The company said the U.S. District Court for the Southern District of Indiana issued the injunction to prevent Teva Pharmaceuticals’ launch of raloxifene hydrochloride tablets, a generic version of Lilly’s osteoporosis drug Evista.
Patents on Evista begin expiring in 2012. The drug had sales of $700.5 million in 2008, according to Lilly financial data.
Roche says clinical trial did not meet goal
BASEL, Switzerland A biotech drug used to treat advanced cancer did not reduce the risk of cancer returning in patients with early-stage colon cancer when combined with chemotherapy, according to results of a late-stage clinical trial.
Roche said Wednesday that a phase 3 study comparing Avastin (bevacizumab) combined with chemotherapy to chemotherapy alone did not meet its goal of disease-free survival in colon cancer patients who had just received surgery.
The Swiss drug maker said the study, called NSABP C-08, was the first trial of Avastin as an early-stage cancer treatment. The drug, developed by recently acquired Genentech, already has approval in the United States for treating advanced colorectal, breast and lung cancers.
“While we are disappointed the C-08 study did not meet its primary endpoint, our initial review of the data leads us to continue to believe Avastin may be active in patients with early-stage colon cancer and look forward to NSABP’s presentation at ASCO,” Genentech SVP development and chief medical officer Hal Barron said, referring to the annual meeting of the American Society of Clinical Oncology, which will take place from May 29 to June 2.
NovaBay partners with medical professors to advance treatment development
EMERYVILLE, Calif. An American drug maker that develops drugs to treat and prevent infections has entered a partnership with professors from the Medical University of Innsbruck, Austria.
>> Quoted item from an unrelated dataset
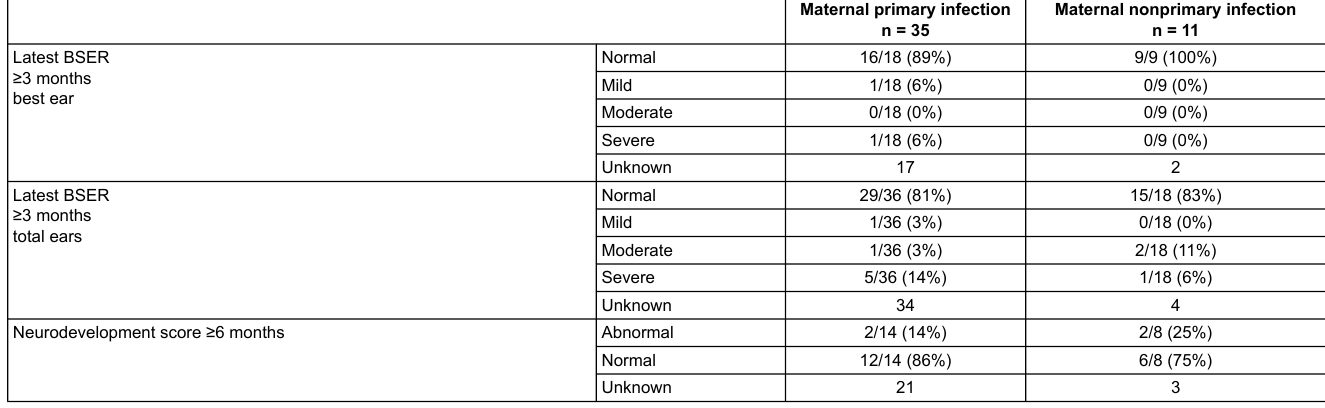
Table 4: Audiological and neurodevelopmental outcome at 3 months of age and onwards, categorised by newborns born to mothers with a primary versus a nonprimary infec- tion.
NovaBay Pharmaceuticals announced the partnership Wednesday with professors Waldemar Gottardi and Markus Nagl. NovaBay aims to advance development of its Aganocide compounds by integrating its development program with the university’s clinical work.
The Aganocide compounds are synthetic analogs of N-chlorotaurine, also known as NCT, an antimicrobial compound produced in the body’s white blood cells. Nagl and Gottardi have conducted extensive clinical research and produced patents and publications for several years on the use of the compound.
“We are very excited to collaborate with this world-class research team and pleased to draw on the extensive experience of professors Gottardi and Nagl in understanding the role of our class of molecules in the prevention and treatment of infectious diseases,” NovaBay chairman and CEO Ron Najafi said. “We look forward to building on their work to further expand the range of clinical opportunities provided by our Aganocide compound platform.”